__What this task involves__
Please give these lines again, switching "Netflix" to "Disney+" and leaving everything else unchanged.

** Data provided follows **

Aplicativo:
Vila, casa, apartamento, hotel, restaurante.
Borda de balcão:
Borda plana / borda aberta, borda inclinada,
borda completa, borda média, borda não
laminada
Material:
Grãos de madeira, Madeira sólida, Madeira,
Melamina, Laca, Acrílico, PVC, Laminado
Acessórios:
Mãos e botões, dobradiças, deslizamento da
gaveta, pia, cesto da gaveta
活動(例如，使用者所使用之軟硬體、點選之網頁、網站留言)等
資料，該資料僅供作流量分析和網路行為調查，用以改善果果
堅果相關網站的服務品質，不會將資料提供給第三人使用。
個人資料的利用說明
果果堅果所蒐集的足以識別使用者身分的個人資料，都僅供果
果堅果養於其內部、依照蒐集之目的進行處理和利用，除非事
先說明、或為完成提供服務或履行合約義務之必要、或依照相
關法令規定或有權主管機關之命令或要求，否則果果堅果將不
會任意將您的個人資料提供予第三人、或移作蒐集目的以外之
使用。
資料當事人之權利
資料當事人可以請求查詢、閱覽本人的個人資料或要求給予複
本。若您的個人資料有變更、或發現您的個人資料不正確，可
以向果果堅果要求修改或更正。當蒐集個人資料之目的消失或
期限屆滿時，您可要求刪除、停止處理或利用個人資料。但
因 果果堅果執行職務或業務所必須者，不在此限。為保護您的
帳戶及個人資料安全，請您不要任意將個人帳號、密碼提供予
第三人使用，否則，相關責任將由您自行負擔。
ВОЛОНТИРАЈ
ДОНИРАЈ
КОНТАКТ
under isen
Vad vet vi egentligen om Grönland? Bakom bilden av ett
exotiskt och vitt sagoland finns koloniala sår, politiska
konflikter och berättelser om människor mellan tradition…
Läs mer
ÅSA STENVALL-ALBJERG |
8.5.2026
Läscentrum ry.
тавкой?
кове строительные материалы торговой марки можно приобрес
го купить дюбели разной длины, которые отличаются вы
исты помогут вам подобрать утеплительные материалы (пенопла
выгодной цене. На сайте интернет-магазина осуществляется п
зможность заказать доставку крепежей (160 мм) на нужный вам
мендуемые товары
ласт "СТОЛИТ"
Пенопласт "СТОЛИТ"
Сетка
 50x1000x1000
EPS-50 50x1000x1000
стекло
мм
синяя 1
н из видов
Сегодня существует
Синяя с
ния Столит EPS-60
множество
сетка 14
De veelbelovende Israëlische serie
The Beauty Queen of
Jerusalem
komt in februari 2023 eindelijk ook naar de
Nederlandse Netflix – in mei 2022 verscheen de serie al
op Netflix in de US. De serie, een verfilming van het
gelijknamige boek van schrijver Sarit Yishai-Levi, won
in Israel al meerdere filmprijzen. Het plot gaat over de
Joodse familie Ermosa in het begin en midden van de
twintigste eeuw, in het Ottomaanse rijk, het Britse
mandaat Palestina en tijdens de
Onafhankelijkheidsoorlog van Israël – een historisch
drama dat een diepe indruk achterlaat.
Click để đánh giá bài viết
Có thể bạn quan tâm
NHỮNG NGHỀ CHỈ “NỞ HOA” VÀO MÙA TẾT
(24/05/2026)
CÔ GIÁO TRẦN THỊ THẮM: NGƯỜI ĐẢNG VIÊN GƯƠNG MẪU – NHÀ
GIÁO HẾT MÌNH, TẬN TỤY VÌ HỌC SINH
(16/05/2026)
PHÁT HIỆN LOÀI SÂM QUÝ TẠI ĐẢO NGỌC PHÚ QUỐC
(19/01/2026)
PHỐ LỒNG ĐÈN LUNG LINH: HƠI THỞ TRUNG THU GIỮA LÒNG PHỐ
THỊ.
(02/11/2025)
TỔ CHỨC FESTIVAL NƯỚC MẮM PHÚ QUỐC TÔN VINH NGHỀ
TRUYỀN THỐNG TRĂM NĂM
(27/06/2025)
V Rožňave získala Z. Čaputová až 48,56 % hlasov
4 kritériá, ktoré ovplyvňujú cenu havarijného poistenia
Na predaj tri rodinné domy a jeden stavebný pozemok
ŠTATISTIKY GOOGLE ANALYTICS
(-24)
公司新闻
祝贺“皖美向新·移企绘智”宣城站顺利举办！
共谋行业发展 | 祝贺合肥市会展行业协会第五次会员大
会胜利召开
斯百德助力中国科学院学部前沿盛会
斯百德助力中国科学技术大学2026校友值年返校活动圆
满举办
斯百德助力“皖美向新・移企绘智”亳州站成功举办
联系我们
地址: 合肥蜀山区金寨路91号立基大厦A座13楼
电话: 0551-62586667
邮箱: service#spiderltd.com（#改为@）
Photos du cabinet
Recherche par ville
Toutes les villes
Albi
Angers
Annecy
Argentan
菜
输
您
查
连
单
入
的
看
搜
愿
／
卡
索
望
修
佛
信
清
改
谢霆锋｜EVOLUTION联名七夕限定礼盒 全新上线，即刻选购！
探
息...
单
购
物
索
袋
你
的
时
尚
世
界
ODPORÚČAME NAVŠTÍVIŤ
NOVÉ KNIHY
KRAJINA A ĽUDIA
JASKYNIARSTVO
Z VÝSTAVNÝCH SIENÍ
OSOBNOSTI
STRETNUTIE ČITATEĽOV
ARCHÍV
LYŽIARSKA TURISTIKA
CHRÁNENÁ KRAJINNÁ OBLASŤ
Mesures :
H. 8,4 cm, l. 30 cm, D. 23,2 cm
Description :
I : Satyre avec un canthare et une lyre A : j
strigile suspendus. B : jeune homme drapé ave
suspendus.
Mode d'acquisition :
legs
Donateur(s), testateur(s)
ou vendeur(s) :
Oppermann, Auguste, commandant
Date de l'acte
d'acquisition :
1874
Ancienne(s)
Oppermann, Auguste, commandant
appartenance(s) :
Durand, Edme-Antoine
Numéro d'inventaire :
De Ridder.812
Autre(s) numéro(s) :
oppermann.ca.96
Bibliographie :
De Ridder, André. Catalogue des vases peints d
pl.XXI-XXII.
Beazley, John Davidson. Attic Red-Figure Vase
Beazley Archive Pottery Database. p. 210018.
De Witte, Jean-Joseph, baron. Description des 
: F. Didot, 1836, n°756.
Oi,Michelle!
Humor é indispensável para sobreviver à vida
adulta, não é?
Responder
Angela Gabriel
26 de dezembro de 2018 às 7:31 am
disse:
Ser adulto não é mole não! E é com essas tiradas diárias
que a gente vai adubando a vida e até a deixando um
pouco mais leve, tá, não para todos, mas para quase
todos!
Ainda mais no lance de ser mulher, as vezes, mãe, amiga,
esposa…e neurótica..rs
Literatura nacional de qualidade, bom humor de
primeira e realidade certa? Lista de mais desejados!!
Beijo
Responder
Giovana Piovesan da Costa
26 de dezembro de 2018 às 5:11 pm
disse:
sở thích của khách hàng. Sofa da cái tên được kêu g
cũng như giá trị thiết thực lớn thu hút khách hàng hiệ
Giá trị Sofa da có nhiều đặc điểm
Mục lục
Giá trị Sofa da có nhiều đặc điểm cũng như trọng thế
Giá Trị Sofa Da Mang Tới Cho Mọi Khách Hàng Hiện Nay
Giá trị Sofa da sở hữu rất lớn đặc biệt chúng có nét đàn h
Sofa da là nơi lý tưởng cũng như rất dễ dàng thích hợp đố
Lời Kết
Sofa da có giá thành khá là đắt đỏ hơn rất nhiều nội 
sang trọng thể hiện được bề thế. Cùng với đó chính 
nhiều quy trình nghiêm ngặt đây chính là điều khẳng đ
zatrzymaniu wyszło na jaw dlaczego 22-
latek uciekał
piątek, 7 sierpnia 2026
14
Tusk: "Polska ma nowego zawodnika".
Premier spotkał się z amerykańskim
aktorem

** End of Data provided **

__Output__
Aplicativo:
Vila, casa, apartamento, hotel, restaurante.
Borda de balcão:
Borda plana / borda aberta, borda inclinada,
borda completa, borda média, borda não
laminada
Material:
Grãos de madeira, Madeira sólida, Madeira,
Melamina, Laca, Acrílico, PVC, Laminado
Acessórios:
Mãos e botões, dobradiças, deslizamento da
gaveta, pia, cesto da gaveta
活動(例如，使用者所使用之軟硬體、點選之網頁、網站留言)等
資料，該資料僅供作流量分析和網路行為調查，用以改善果果
堅果相關網站的服務品質，不會將資料提供給第三人使用。
個人資料的利用說明
果果堅果所蒐集的足以識別使用者身分的個人資料，都僅供果
果堅果養於其內部、依照蒐集之目的進行處理和利用，除非事
先說明、或為完成提供服務或履行合約義務之必要、或依照相
關法令規定或有權主管機關之命令或要求，否則果果堅果將不
會任意將您的個人資料提供予第三人、或移作蒐集目的以外之
使用。
資料當事人之權利
資料當事人可以請求查詢、閱覽本人的個人資料或要求給予複
本。若您的個人資料有變更、或發現您的個人資料不正確，可
以向果果堅果要求修改或更正。當蒐集個人資料之目的消失或
期限屆滿時，您可要求刪除、停止處理或利用個人資料。但
因 果果堅果執行職務或業務所必須者，不在此限。為保護您的
帳戶及個人資料安全，請您不要任意將個人帳號、密碼提供予
第三人使用，否則，相關責任將由您自行負擔。
ВОЛОНТИРАЈ
ДОНИРАЈ
КОНТАКТ
under isen
Vad vet vi egentligen om Grönland? Bakom bilden av ett
exotiskt och vitt sagoland finns koloniala sår, politiska
konflikter och berättelser om människor mellan tradition…
Läs mer
ÅSA STENVALL-ALBJERG |
8.5.2026
Läscentrum ry.
тавкой?
кове строительные материалы торговой марки можно приобрес
го купить дюбели разной длины, которые отличаются вы
исты помогут вам подобрать утеплительные материалы (пенопла
выгодной цене. На сайте интернет-магазина осуществляется п
зможность заказать доставку крепежей (160 мм) на нужный вам
мендуемые товары
ласт "СТОЛИТ"
Пенопласт "СТОЛИТ"
Сетка
 50x1000x1000
EPS-50 50x1000x1000
стекло
мм
синяя 1
н из видов
Сегодня существует
Синяя с
ния Столит EPS-60
множество
сетка 14
De veelbelovende Israëlische serie
The Beauty Queen of
Jerusalem
komt in februari 2023 eindelijk ook naar de
Nederlandse Disney+ – in mei 2022 verscheen de serie al
op Disney+ in de US. De serie, een verfilming van het
gelijknamige boek van schrijver Sarit Yishai-Levi, won
in Israel al meerdere filmprijzen. Het plot gaat over de
Joodse familie Ermosa in het begin en midden van de
twintigste eeuw, in het Ottomaanse rijk, het Britse
mandaat Palestina en tijdens de
Onafhankelijkheidsoorlog van Israël – een historisch
drama dat een diepe indruk achterlaat.
Click để đánh giá bài viết
Có thể bạn quan tâm
NHỮNG NGHỀ CHỈ “NỞ HOA” VÀO MÙA TẾT
(24/05/2026)
CÔ GIÁO TRẦN THỊ THẮM: NGƯỜI ĐẢNG VIÊN GƯƠNG MẪU – NHÀ
GIÁO HẾT MÌNH, TẬN TỤY VÌ HỌC SINH
(16/05/2026)
PHÁT HIỆN LOÀI SÂM QUÝ TẠI ĐẢO NGỌC PHÚ QUỐC
(19/01/2026)
PHỐ LỒNG ĐÈN LUNG LINH: HƠI THỞ TRUNG THU GIỮA LÒNG PHỐ
THỊ.
(02/11/2025)
TỔ CHỨC FESTIVAL NƯỚC MẮM PHÚ QUỐC TÔN VINH NGHỀ
TRUYỀN THỐNG TRĂM NĂM
(27/06/2025)
V Rožňave získala Z. Čaputová až 48,56 % hlasov
4 kritériá, ktoré ovplyvňujú cenu havarijného poistenia
Na predaj tri rodinné domy a jeden stavebný pozemok
ŠTATISTIKY GOOGLE ANALYTICS
(-24)
公司新闻
祝贺“皖美向新·移企绘智”宣城站顺利举办！
共谋行业发展 | 祝贺合肥市会展行业协会第五次会员大
会胜利召开
斯百德助力中国科学院学部前沿盛会
斯百德助力中国科学技术大学2026校友值年返校活动圆
满举办
斯百德助力“皖美向新・移企绘智”亳州站成功举办
联系我们
地址: 合肥蜀山区金寨路91号立基大厦A座13楼
电话: 0551-62586667
邮箱: service#spiderltd.com（#改为@）
Photos du cabinet
Recherche par ville
Toutes les villes
Albi
Angers
Annecy
Argentan
菜
输
您
查
连
单
入
的
看
搜
愿
／
卡
索
望
修
佛
信
清
改
谢霆锋｜EVOLUTION联名七夕限定礼盒 全新上线，即刻选购！
探
息...
单
购
物
索
袋
你
的
时
尚
世
界
ODPORÚČAME NAVŠTÍVIŤ
NOVÉ KNIHY
KRAJINA A ĽUDIA
JASKYNIARSTVO
Z VÝSTAVNÝCH SIENÍ
OSOBNOSTI
STRETNUTIE ČITATEĽOV
ARCHÍV
LYŽIARSKA TURISTIKA
CHRÁNENÁ KRAJINNÁ OBLASŤ
Mesures :
H. 8,4 cm, l. 30 cm, D. 23,2 cm
Description :
I : Satyre avec un canthare et une lyre A : j
strigile suspendus. B : jeune homme drapé ave
suspendus.
Mode d'acquisition :
legs
Donateur(s), testateur(s)
ou vendeur(s) :
Oppermann, Auguste, commandant
Date de l'acte
d'acquisition :
1874
Ancienne(s)
Oppermann, Auguste, commandant
appartenance(s) :
Durand, Edme-Antoine
Numéro d'inventaire :
De Ridder.812
Autre(s) numéro(s) :
oppermann.ca.96
Bibliographie :
De Ridder, André. Catalogue des vases peints d
pl.XXI-XXII.
Beazley, John Davidson. Attic Red-Figure Vase
Beazley Archive Pottery Database. p. 210018.
De Witte, Jean-Joseph, baron. Description des 
: F. Didot, 1836, n°756.
Oi,Michelle!
Humor é indispensável para sobreviver à vida
adulta, não é?
Responder
Angela Gabriel
26 de dezembro de 2018 às 7:31 am
disse:
Ser adulto não é mole não! E é com essas tiradas diárias
que a gente vai adubando a vida e até a deixando um
pouco mais leve, tá, não para todos, mas para quase
todos!
Ainda mais no lance de ser mulher, as vezes, mãe, amiga,
esposa…e neurótica..rs
Literatura nacional de qualidade, bom humor de
primeira e realidade certa? Lista de mais desejados!!
Beijo
Responder
Giovana Piovesan da Costa
26 de dezembro de 2018 às 5:11 pm
disse:
sở thích của khách hàng. Sofa da cái tên được kêu g
cũng như giá trị thiết thực lớn thu hút khách hàng hiệ
Giá trị Sofa da có nhiều đặc điểm
Mục lục
Giá trị Sofa da có nhiều đặc điểm cũng như trọng thế
Giá Trị Sofa Da Mang Tới Cho Mọi Khách Hàng Hiện Nay
Giá trị Sofa da sở hữu rất lớn đặc biệt chúng có nét đàn h
Sofa da là nơi lý tưởng cũng như rất dễ dàng thích hợp đố
Lời Kết
Sofa da có giá thành khá là đắt đỏ hơn rất nhiều nội 
sang trọng thể hiện được bề thế. Cùng với đó chính 
nhiều quy trình nghiêm ngặt đây chính là điều khẳng đ
zatrzymaniu wyszło na jaw dlaczego 22-
latek uciekał
piątek, 7 sierpnia 2026
14
Tusk: "Polska ma nowego zawodnika".
Premier spotkał się z amerykańskim
aktorem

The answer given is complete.